Thanks for your additions, Suyash!

Regarding build problems: when trying to build the current master-revision of ssl-proxy on Linux and/or Windows, via the docker-compose.build.yml, I run into the following issue:

Step 4/6 : RUN go get -u github.com/golang/dep/cmd/dep
 ---> Running in 23ea82d98a39
go: go.mod file not found in current directory or any parent directory.
        'go get' is no longer supported outside a module.
        To build and install a command, use 'go install' with a version,
        like 'go install example.com/cmd@latest'
        For more information, see https://golang.org/doc/go-get-install-deprecation
        or run 'go help get' or 'go help install'.

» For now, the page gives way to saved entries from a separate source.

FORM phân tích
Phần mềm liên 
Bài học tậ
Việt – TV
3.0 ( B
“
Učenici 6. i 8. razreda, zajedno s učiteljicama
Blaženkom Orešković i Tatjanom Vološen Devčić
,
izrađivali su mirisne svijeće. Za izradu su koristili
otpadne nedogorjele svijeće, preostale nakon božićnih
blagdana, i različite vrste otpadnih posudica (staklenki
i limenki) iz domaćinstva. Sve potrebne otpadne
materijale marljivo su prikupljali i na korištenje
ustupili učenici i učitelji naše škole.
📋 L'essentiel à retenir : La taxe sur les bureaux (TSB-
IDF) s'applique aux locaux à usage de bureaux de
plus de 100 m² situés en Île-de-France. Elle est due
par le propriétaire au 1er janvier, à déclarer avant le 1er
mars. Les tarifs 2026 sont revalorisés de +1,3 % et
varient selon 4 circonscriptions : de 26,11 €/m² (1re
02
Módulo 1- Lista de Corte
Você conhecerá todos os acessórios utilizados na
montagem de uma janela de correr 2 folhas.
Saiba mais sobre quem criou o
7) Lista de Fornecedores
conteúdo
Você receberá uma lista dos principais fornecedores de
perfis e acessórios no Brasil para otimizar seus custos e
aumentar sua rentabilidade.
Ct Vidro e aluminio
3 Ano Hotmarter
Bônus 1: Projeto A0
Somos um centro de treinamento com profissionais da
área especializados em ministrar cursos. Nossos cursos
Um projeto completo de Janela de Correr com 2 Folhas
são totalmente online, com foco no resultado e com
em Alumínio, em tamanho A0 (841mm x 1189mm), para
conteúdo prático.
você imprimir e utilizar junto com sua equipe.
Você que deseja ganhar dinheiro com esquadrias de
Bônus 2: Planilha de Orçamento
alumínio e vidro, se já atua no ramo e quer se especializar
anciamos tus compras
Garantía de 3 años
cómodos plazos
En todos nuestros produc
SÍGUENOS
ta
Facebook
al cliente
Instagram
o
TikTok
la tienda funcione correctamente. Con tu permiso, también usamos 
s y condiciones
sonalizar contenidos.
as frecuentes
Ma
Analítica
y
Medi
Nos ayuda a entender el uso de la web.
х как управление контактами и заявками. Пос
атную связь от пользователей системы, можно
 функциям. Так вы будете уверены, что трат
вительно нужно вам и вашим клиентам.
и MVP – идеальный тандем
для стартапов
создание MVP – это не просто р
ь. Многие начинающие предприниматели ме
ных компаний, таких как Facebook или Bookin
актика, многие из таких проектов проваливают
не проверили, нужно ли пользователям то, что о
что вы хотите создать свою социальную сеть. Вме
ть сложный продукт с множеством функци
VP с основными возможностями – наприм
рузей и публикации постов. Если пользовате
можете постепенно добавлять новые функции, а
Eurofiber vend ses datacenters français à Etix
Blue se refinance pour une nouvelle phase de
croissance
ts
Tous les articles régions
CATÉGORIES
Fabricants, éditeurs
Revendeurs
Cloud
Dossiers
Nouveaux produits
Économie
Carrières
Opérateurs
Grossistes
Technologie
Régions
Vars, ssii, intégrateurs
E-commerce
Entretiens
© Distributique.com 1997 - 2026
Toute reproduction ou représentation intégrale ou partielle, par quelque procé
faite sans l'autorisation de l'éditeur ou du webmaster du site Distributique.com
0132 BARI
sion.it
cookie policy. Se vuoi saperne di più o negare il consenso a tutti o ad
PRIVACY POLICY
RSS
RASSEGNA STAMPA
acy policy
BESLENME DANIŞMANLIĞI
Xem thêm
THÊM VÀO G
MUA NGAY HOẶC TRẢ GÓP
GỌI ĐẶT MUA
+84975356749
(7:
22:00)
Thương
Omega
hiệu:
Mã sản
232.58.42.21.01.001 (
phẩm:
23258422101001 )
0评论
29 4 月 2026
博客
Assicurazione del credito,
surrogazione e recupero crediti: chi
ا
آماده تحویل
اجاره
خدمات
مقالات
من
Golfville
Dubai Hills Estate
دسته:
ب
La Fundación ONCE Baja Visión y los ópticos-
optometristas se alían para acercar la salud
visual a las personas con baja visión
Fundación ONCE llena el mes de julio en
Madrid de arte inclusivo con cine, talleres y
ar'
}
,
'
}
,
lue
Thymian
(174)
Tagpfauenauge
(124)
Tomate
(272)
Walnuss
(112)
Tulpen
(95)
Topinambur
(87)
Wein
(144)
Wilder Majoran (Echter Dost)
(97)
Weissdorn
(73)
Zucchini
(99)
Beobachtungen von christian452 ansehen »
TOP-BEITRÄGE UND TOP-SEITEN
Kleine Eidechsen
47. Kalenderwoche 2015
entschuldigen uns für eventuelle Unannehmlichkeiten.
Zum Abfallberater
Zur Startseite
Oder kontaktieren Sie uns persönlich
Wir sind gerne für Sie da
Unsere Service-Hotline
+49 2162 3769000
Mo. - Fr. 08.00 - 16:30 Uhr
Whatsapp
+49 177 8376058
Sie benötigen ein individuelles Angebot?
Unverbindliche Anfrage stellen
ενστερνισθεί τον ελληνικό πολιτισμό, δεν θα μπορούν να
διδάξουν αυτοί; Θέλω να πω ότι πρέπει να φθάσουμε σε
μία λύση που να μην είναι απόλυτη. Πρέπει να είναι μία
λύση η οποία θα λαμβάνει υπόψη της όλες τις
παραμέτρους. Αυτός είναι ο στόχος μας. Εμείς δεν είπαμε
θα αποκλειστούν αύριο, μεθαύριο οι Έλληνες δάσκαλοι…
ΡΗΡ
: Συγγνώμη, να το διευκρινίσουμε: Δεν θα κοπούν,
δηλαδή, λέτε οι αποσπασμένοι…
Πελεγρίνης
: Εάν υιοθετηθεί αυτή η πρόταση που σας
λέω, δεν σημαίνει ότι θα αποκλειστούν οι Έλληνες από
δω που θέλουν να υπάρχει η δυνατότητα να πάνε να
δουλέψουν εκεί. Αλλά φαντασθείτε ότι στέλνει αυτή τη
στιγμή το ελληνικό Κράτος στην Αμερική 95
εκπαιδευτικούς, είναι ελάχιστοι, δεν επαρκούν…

This currently breaks the build for me.

(A bit more detail: I use the following versions of Docker and docker-compose:

  • On Linux:
    • Docker version 20.10.6, build 370c289
    • docker-compose version 1.29.2, build 5becea4c
  • On Windows:
    • Docker version 20.10.16, build aa7e414
    • docker-compose version v2.5.1
    • both are part of the current Rancher Desktop Version 1.4.1, using dockerd/moby as the container runtime)

As soon as I'm able to build ssl-proxy on go 1.18 I'm eager to explore and test (on different servers) whether cipher order is still an issue or whether I'll have to restrict the cipher suites (my aim is not to, of course).